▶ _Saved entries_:
=== Section Start ===
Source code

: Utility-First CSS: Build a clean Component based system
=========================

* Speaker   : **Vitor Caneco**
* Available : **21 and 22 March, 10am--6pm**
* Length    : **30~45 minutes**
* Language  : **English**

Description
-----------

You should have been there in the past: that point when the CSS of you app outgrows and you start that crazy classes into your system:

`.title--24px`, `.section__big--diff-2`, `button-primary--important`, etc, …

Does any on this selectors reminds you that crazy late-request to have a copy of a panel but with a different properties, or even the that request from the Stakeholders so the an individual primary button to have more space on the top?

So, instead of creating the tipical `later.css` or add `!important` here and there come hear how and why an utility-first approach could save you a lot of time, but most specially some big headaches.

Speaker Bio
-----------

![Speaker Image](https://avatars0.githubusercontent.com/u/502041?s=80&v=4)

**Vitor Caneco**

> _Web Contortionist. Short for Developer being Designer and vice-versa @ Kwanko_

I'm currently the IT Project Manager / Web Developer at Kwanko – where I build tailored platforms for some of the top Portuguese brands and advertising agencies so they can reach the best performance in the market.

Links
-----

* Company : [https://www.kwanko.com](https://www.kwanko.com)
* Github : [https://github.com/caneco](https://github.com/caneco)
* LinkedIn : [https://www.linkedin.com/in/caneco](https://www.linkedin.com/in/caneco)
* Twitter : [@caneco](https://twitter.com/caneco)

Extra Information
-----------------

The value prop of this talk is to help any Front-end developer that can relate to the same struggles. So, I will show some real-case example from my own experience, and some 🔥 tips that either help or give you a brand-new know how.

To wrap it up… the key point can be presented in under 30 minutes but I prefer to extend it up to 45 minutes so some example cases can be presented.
=== Section End ===
▶ _WHAT THIS TASK INVOLVES_: Beginning with the opening line above, retype the records exactly through the line with "I'm currently the", both ends included.

▶ _ANSWER SPACE_:
Source code

: Utility-First CSS: Build a clean Component based system
=========================

* Speaker   : **Vitor Caneco**
* Available : **21 and 22 March, 10am--6pm**
* Length    : **30~45 minutes**
* Language  : **English**

Description
-----------

You should have been there in the past: that point when the CSS of you app outgrows and you start that crazy classes into your system:

`.title--24px`, `.section__big--diff-2`, `button-primary--important`, etc, …

Does any on this selectors reminds you that crazy late-request to have a copy of a panel but with a different properties, or even the that request from the Stakeholders so the an individual primary button to have more space on the top?

So, instead of creating the tipical `later.css` or add `!important` here and there come hear how and why an utility-first approach could save you a lot of time, but most specially some big headaches.

Speaker Bio
-----------

![Speaker Image](https://avatars0.githubusercontent.com/u/502041?s=80&v=4)

**Vitor Caneco**

> _Web Contortionist. Short for Developer being Designer and vice-versa @ Kwanko_

I'm currently the IT Project Manager / Web Developer at Kwanko – where I build tailored platforms for some of the top Portuguese brands and advertising agencies so they can reach the best performance in the market.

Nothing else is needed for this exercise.